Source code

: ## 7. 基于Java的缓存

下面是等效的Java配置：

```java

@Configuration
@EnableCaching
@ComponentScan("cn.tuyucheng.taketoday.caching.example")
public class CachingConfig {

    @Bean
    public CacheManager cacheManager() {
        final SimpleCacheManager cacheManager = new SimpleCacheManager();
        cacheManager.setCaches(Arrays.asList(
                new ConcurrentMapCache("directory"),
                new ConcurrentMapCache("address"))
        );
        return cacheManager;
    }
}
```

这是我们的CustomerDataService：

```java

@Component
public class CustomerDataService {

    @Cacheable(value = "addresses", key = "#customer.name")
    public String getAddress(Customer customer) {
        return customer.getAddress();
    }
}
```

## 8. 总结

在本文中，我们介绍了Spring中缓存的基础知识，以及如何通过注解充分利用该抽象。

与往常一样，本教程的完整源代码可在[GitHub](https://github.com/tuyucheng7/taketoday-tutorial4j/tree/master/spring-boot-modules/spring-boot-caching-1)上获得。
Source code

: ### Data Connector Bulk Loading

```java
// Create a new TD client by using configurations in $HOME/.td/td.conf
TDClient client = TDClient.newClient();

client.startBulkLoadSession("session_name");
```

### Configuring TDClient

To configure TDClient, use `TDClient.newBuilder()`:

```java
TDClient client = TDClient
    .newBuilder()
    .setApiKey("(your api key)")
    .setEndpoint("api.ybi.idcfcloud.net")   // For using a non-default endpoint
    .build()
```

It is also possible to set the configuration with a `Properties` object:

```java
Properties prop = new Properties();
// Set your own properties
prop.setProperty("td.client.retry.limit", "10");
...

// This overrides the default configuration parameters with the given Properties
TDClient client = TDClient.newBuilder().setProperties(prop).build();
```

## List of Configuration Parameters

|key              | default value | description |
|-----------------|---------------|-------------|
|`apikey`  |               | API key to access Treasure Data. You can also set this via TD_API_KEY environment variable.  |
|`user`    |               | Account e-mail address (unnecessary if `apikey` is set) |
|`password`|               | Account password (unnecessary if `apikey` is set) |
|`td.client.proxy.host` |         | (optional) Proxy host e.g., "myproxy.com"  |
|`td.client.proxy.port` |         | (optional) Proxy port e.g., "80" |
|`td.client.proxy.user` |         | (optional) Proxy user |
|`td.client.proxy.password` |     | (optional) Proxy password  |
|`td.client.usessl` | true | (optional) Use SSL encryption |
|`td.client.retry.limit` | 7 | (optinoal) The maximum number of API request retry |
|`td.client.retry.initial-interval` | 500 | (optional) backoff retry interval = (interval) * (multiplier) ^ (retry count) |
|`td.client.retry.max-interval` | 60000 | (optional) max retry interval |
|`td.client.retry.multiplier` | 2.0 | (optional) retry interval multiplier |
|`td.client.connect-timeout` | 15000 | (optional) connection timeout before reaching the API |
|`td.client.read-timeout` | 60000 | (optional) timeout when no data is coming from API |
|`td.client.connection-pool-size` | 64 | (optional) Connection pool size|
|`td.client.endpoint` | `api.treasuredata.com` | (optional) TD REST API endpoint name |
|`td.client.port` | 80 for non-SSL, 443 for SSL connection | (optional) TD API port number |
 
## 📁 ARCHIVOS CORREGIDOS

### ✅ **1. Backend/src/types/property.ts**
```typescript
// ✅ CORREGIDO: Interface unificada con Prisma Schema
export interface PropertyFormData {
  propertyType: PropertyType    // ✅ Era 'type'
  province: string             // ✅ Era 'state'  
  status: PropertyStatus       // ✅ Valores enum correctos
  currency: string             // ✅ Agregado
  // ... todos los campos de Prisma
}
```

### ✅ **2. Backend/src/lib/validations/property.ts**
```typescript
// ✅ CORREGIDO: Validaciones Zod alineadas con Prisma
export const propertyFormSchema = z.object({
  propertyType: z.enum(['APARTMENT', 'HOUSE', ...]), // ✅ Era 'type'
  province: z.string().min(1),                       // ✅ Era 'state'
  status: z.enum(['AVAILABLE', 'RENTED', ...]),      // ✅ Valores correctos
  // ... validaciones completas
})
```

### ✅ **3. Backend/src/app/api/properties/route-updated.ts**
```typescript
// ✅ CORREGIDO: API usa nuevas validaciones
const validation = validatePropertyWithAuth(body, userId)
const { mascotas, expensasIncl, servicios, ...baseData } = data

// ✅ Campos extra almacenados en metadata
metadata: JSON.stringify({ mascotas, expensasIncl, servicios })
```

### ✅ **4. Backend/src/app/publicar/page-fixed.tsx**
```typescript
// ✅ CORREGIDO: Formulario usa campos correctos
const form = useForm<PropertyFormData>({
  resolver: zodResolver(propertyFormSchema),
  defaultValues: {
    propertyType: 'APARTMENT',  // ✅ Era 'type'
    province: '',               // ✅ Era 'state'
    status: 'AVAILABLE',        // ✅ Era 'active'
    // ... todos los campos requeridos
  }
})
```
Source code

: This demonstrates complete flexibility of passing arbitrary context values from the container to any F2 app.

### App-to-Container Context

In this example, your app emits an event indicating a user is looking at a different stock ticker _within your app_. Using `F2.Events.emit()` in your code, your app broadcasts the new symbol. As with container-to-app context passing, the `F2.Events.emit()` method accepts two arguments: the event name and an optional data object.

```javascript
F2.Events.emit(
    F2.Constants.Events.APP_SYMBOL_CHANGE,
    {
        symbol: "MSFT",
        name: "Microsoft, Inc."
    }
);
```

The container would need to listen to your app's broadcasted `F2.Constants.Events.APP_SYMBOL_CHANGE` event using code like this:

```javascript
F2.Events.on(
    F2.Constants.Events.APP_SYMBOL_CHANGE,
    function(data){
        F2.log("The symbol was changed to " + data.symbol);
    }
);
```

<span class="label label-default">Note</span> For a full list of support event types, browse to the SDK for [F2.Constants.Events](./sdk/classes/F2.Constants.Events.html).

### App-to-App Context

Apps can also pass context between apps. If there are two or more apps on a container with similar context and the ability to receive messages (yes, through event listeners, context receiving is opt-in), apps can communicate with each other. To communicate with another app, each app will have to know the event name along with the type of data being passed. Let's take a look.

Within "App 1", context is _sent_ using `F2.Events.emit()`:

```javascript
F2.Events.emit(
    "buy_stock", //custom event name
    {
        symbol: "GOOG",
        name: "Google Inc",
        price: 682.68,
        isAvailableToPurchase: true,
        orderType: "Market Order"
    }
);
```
- - - - -
**What the task requires:**
Would you show each line of the listing above that has the string "propertyType"?

**Your response:**
  propertyType: PropertyType    // ✅ Era 'type'
  propertyType: z.enum(['APARTMENT', 'HOUSE', ...]), // ✅ Era 'type'
    propertyType: 'APARTMENT',  // ✅ Era 'type'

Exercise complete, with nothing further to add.